TASK DESCRIPTION:
Every line below that has the string "fruit" needs to be copied.

RECORDS PROVIDED:
════════════════════

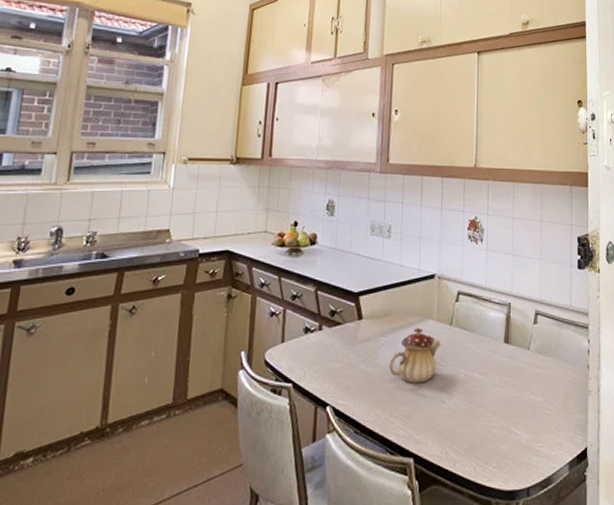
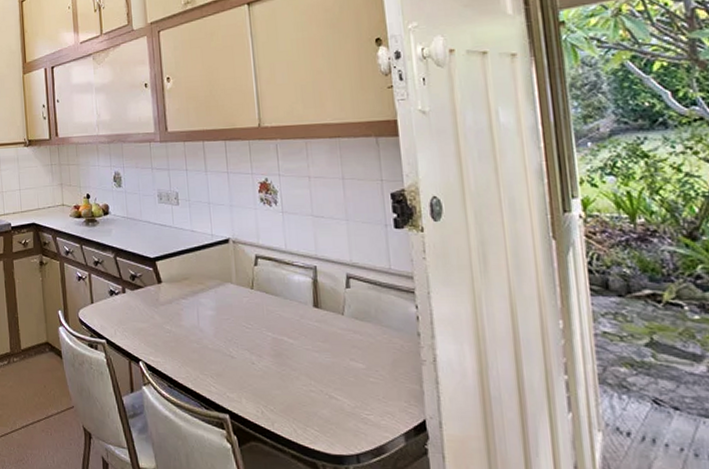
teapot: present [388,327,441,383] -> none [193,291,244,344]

════════════════════

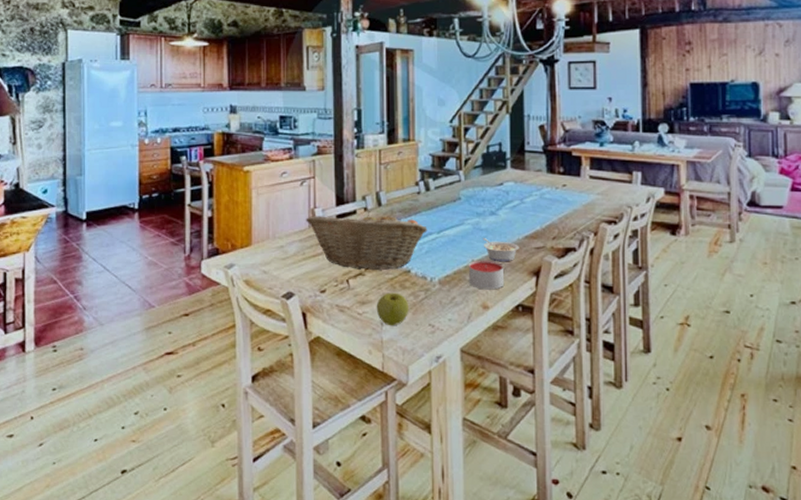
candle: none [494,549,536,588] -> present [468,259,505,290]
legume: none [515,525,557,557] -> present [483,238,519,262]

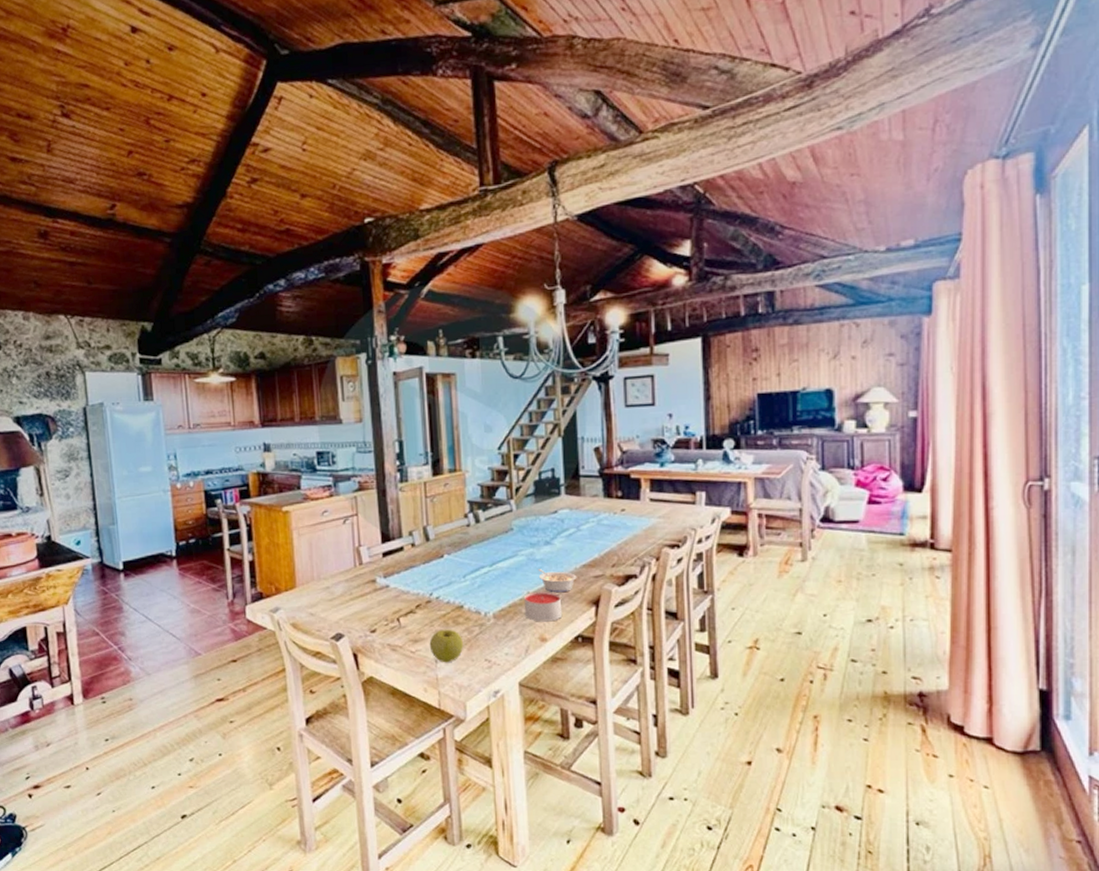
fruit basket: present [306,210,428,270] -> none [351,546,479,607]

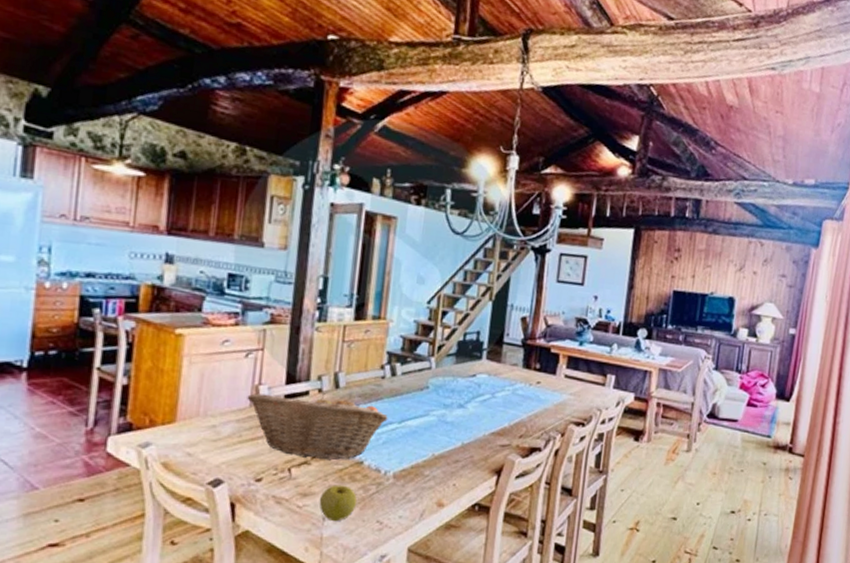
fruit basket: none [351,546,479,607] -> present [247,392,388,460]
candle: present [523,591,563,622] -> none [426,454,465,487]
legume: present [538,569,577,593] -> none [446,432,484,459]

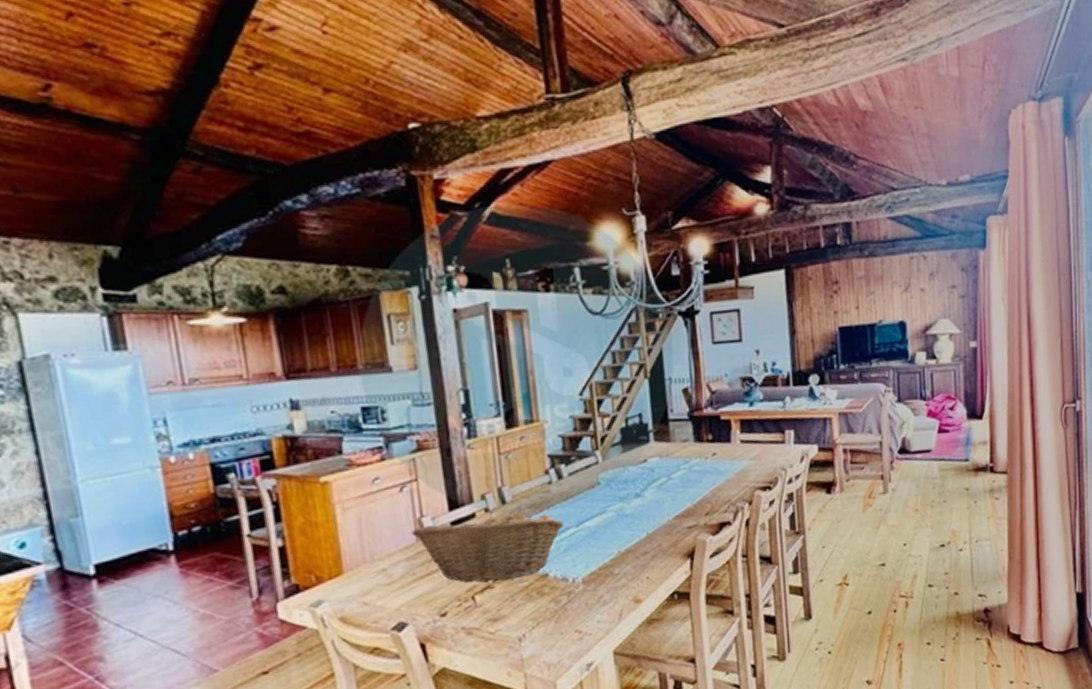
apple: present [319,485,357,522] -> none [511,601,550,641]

════════════════════

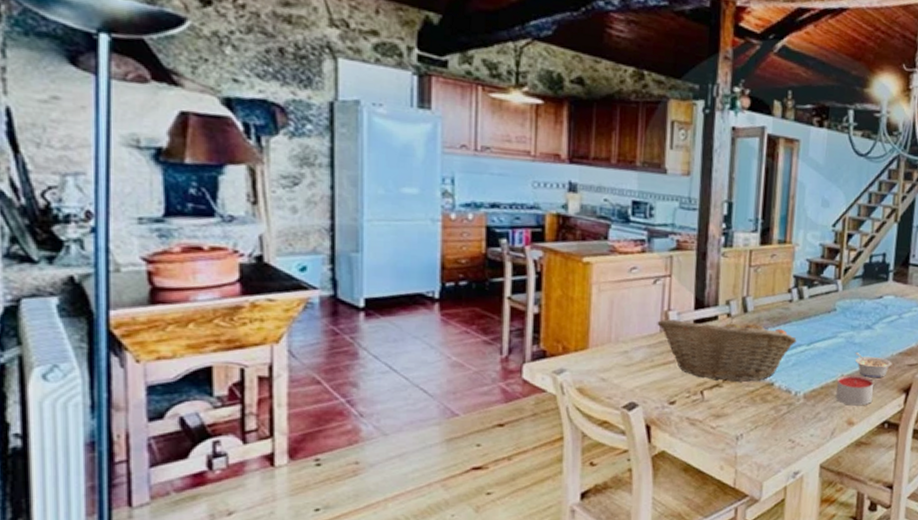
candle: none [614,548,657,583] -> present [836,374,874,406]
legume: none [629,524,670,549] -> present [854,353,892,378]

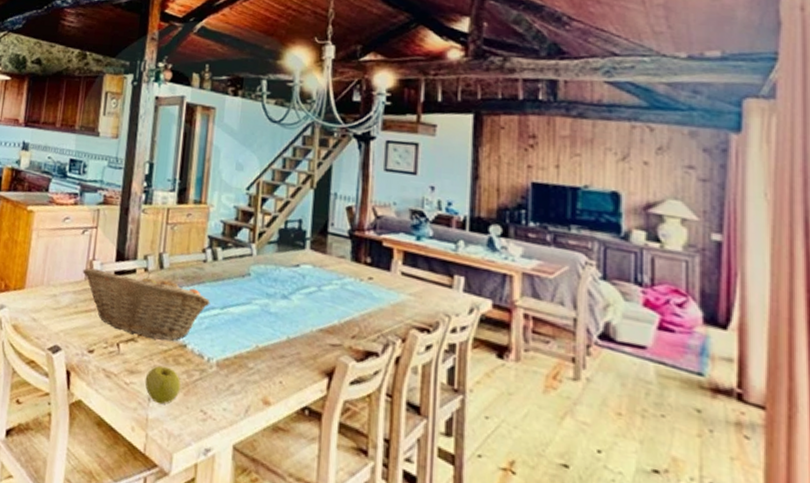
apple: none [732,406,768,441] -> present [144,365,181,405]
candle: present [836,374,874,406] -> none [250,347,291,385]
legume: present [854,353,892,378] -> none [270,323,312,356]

════════════════════

RESULT OF THE EXERCISE:
fruit basket: present [306,210,428,270] -> none [351,546,479,607]
fruit basket: none [351,546,479,607] -> present [247,392,388,460]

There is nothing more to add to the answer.